The I/O-mapped hi-res was not built for speed.
 
As far as I recall, when I ran ANSITerm4 in testing for Richard back in 89-90 timeframe on my 4D with a 26-1126 card there was snow; that was required to keep up with higher baud rates as I recall. I do recall that it was a conscious choice by Richard to allow this; ANSITerm just barely keeps up with higher baud rates without I/O waits.

That's the confirmation I was hoping for. In the short term I'll try to ignore it.

It would be easy enough to patch the various OUT's to the graphics registers to enable I/O waits to see the effect.

Yes. I'm adding that to my (long) list of "things to do on my retro-computing machines". Given my primary use-case is only at 9600 baud I'm hopeful that it will cope with the states.

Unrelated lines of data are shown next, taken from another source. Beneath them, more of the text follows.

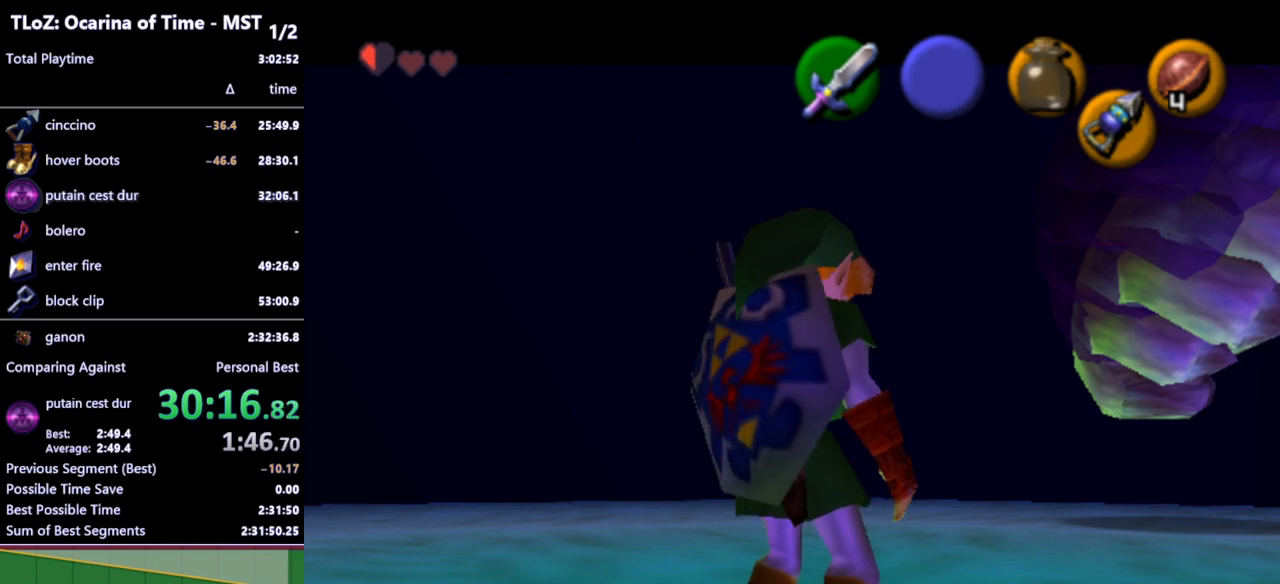
{"buttons": [], "left_stick": "up-right", "right_stick": "center", "events": [[33, "Y", "down"], [100, "Y", "up"], [100, "left_stick", "up-right"], [167, "Y", "down"], [233, "Y", "up"], [300, "Y", "down"], [333, "Y", "up"], [433, "Y", "down"], [467, "Y", "up"]]}
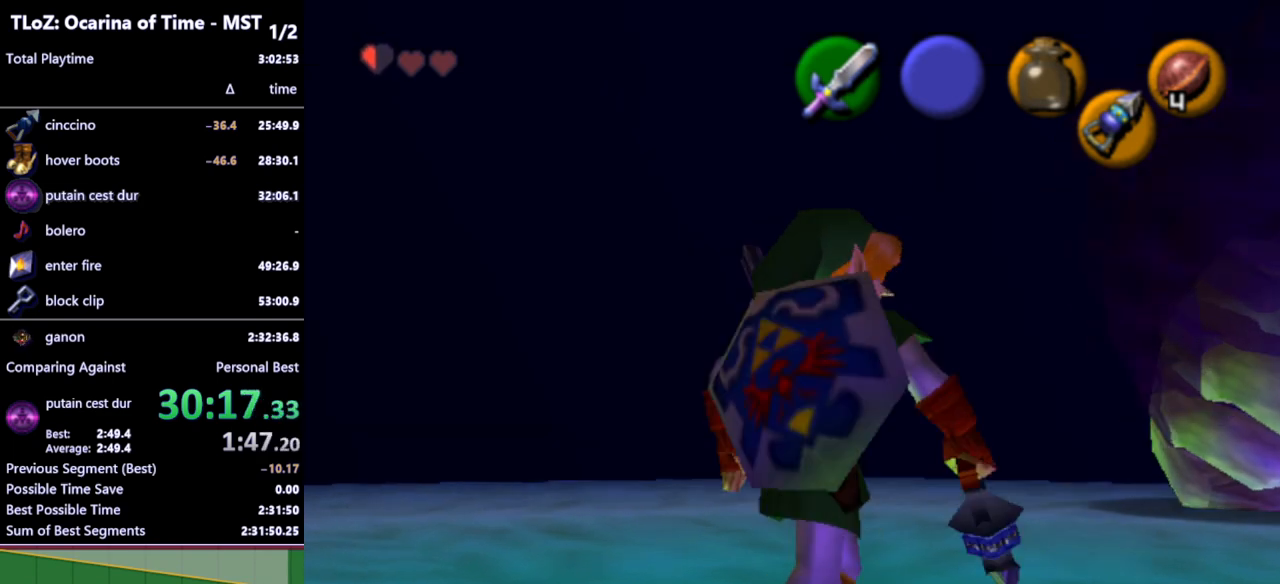
{"buttons": [], "left_stick": "center", "right_stick": "center", "events": [[33, "Y", "down"], [67, "Y", "up"], [100, "Y", "down"], [167, "Y", "up"], [200, "Y", "down"], [267, "Y", "up"], [333, "Y", "down"], [400, "Y", "up"], [433, "left_stick", "center"]]}
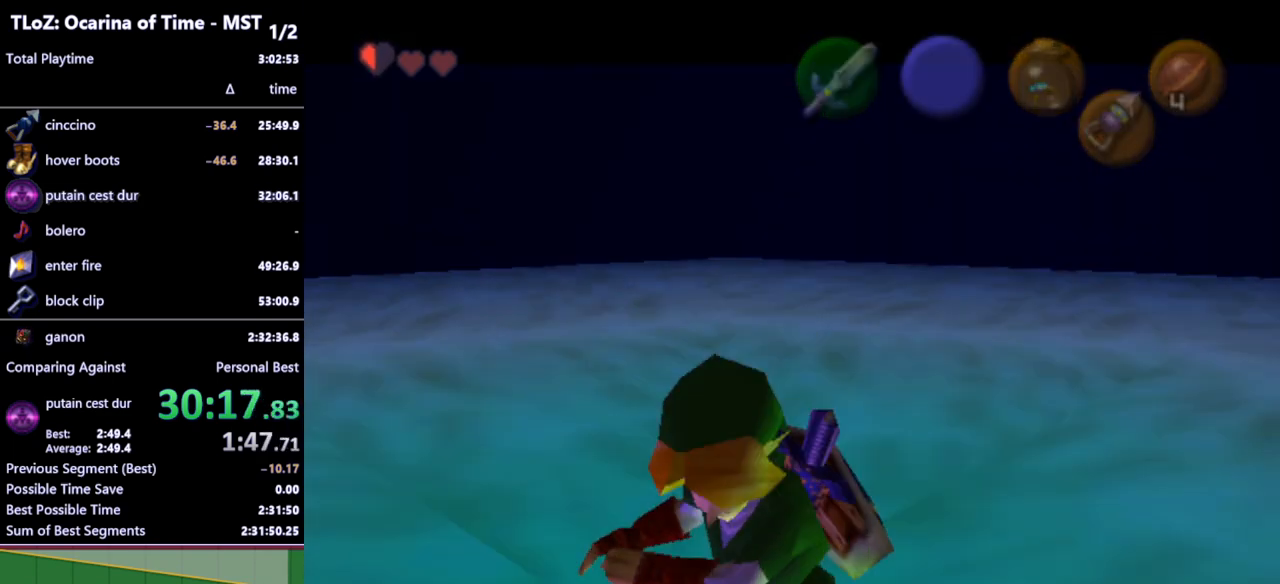
{"buttons": [], "left_stick": "center", "right_stick": "center", "events": []}
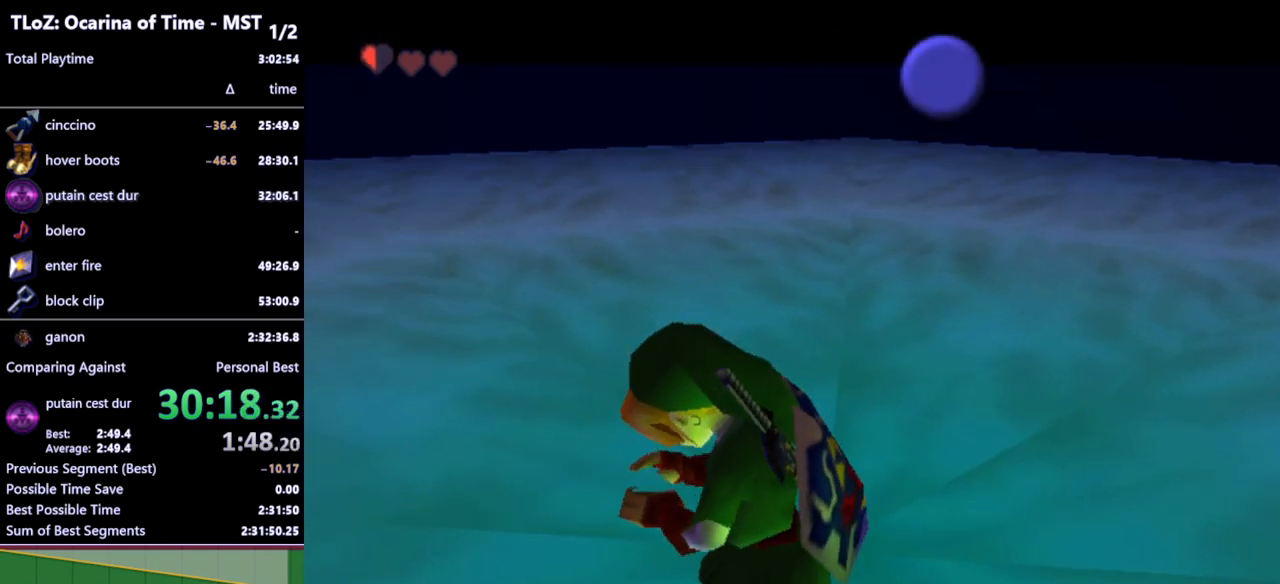
{"buttons": [], "left_stick": "center", "right_stick": "center", "events": []}
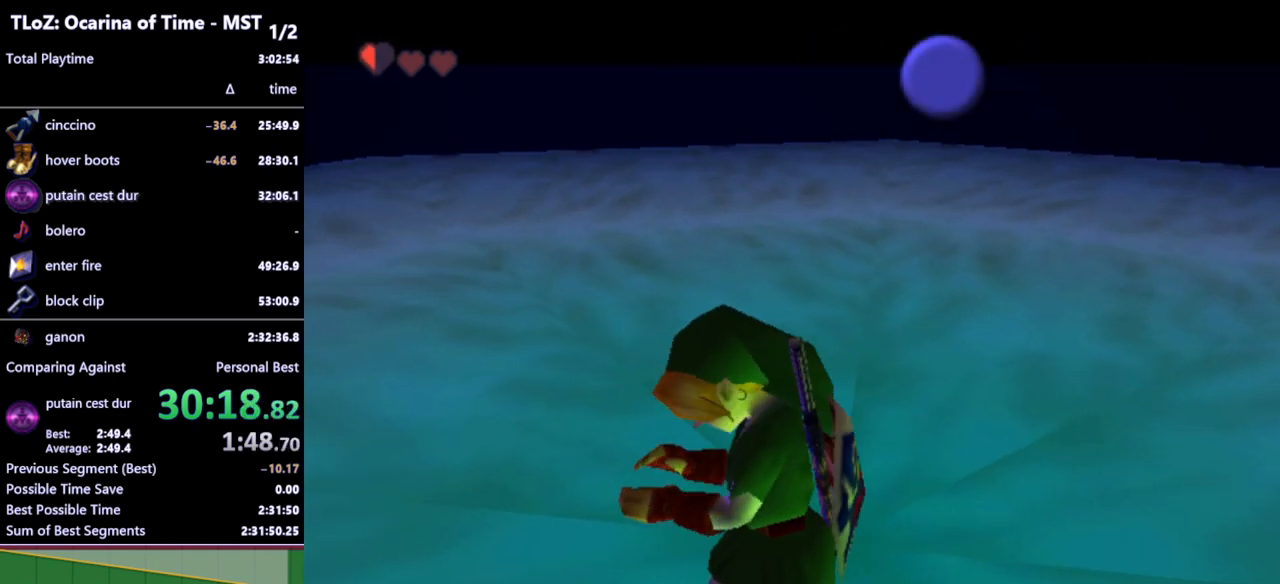
{"buttons": [], "left_stick": "center", "right_stick": "center", "events": []}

(My relationship to ANSITerm4: I took an older Model III mode hi-res terminal program, cleaned it up, rewrote some sections, and released a model III ANSITerm, and Guy Omer of 8/N/1 loved it so much that he put out a public call (via the 8/N/1 BBS itself) for a Model 4 version, and Richard Van Houten, of ARC3 and ARC4 fame, among other things, took up the challenge. I have the source for the Model III older version, but Richard didn't share the source for the current ANSITerm 4. I remember how tight things had to be for the Model III ANSITerm, and even with hardware scrolling ANSITerm 4 has a great deal of work to do to keep up (Model III ANSITerm doesn't scroll, as far as I recall, because doing that on the Model III 26-1125, the card for which it was written, was way too expensive for anything past 110 baud or so)).

Thanks for that; It's always nice to have more context.

The I/O-mapped hi-res was not built for speed.